ユーロの予想外の強さが中央銀行上層部に懸念を引き起こす
今週に至るまで、ユーロ対ドル相場は1.1765で、年初来約14%上昇し、2021年以来の最高水準を記録しており、市場の年初の予想をはるかに超えています。投資家たちは、アメリカの政策の不確実性を背景に、避難先資金を大きくヨーロッパ資産に移し、ユーロの急速な上昇を促し、欧州中央銀行内に懸念を生じさせています。
ポルトガルのシントラで開催された欧州中央銀行フォーラムで、副総裁のデギンドス氏は、ユーロの過度な上昇を避けるべきだと述べ、現在の1.18の相場は許容範囲内ですが、1.20を突破すれば複雑な状況を悪化させると指摘しました。ユーロの上昇は輸入価格を抑え、現地のインフレ圧力を緩和しますが、同時に輸出競争力を弱め、輸出に依存するヨーロッパ経済にリスクをもたらします。
高官の懸念、輸出およびインフレへの影響
欧州中央銀行の高官の一人は、中央銀行が「過剰なユーロ高は歓迎しない」というメッセージをより明確に伝える必要があると述べました。さもなければ、中期インフレが2%の目標を下回り、金融政策の路線に影響を及ぼす可能性があります。別の官員も、ユーロの強さが潜在的な問題になり得ると率直に述べました。
T. Rowe Priceの欧州主任エコノミスト、ヴィエラデック氏は、政策立案者はユーロの緩やかな上昇を予期していましたが、現在の上昇速度は期待を遥かに上回っており、主に民間資金の急速な流入によるものだと指摘しています。彼は、もしユーロ対ドルが1.25に達すれば、欧州中央銀行はデフレおよび経済衝撃に対応するために50ベーシスポイントの利下げを余儀なくされる可能性があると予測しています。
TD証券のストラテジスト、クムラ氏は、ユーロの上昇が輸入コストの低下をもたらす一方、その輸出を抑制し、デフレ効果をもつ可能性があり、ユーロ圏を2010年代の低インフレ、ひいてはデフレの時代に再び戻す可能性があると言っています。
ドルの不確実性がユーロの上昇を助長
通常、米国の政策金利は欧州中央銀行の利率の倍であり、ドルを支えるために資金がアメリカに戻るはずですが、今年に入ってからドルは弱まり続け、投資家はユーロを避難先として選んでおり、従来の為替ロジックを打ち破っています。
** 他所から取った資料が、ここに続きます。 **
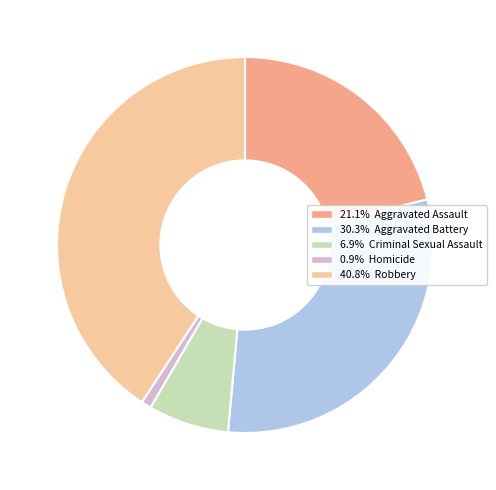

Is there a majority slice in this chart?

No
欧州中央銀行総裁のラガルド氏は、シントラ会議で、ドルの不確実性が投資家に「代替選択を探させた」と述べ、「ある種のメカニズムが壊れている」と指摘しましたが、それが修復されるかは明らかではないとも認めました。彼女は、今後の予測に両替要因を考慮し、柔軟な政策対応を維持することを強調しました。
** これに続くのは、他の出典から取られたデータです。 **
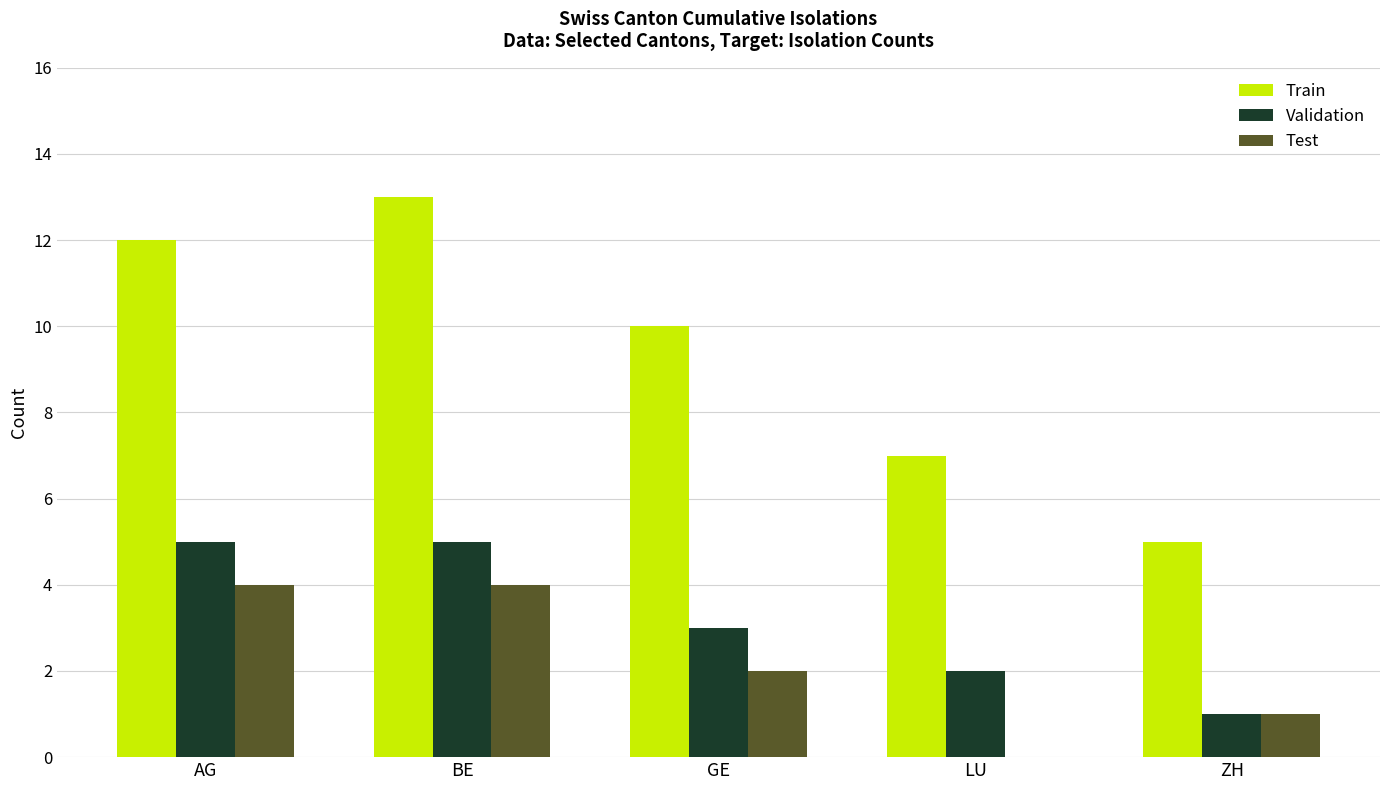

Which series has the largest range (max minus min)?

Train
現在、ユーロ圏のインフレは2%の目標付近にとどまっていますが、市場の予測では来年1.6%にまで低下する可能性があります。もしユーロがさらに上昇し、アメリカの関税が引き上げられれば、欧州中央銀行の政策圧力は一層強まるでしょう。
介入の余地は限られているが意見の相違が見られる
一部の官員がユーロの急激な上昇を懸念する一方で、過度に心配する必要はないという意見もあります。クロアチア中央銀行総裁のヴイユチッチ氏は、現在のユーロの相場はその導入時の水準に近く、過去25年間でより強い動きがあったと述べ、「現在の水準は異常とは言えない」としています。ファンドマネージャーのリデル氏も、EUの長期的な貿易黒字はユーロが上昇するべきだとし、強いユーロに対する不満は説得力に欠けると考えています。
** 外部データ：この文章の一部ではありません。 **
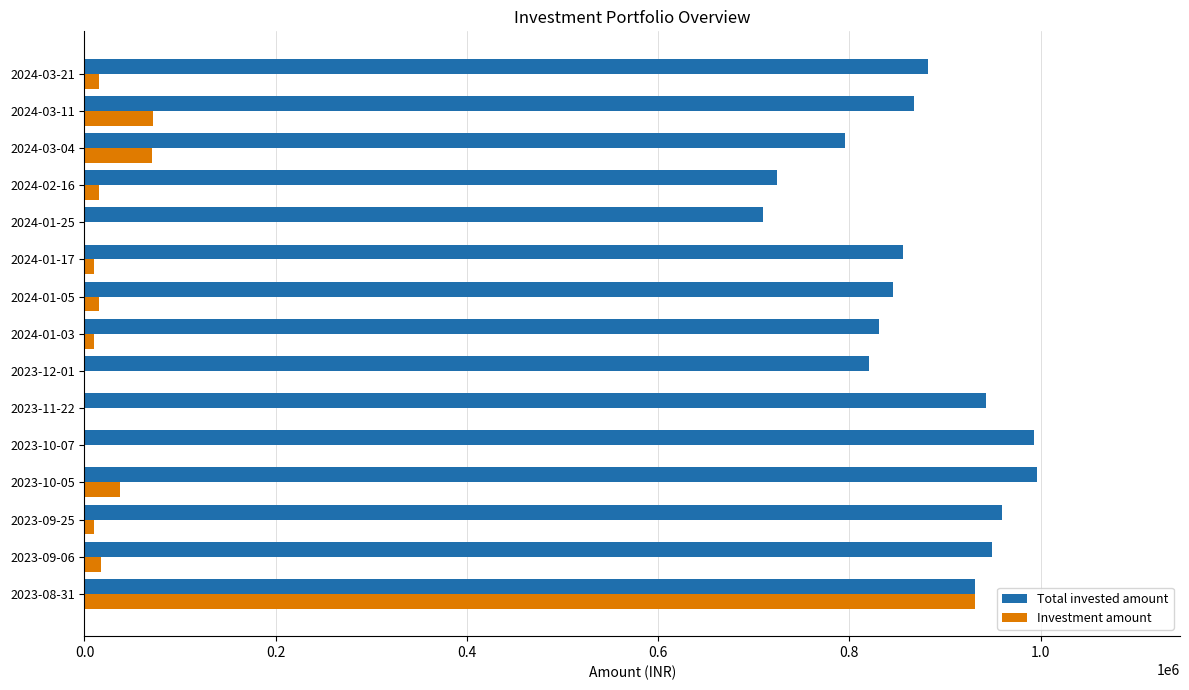

How many categories are shown in the chart?

15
しかし、欧州中央銀行の資深政策立案者は、グローバルな中央銀行が単独で為替介入を支持していないと警告し、そうなると「通貨戦争」を引き起こす可能性があるとしています。加えて、トランプ陣営がドルの削弱を支持していることにより状況が一層複雑になるため、欧州中央銀行はユーロの上昇に対応する際、慎重な姿勢を維持し、市場のパニックを避けるとしています。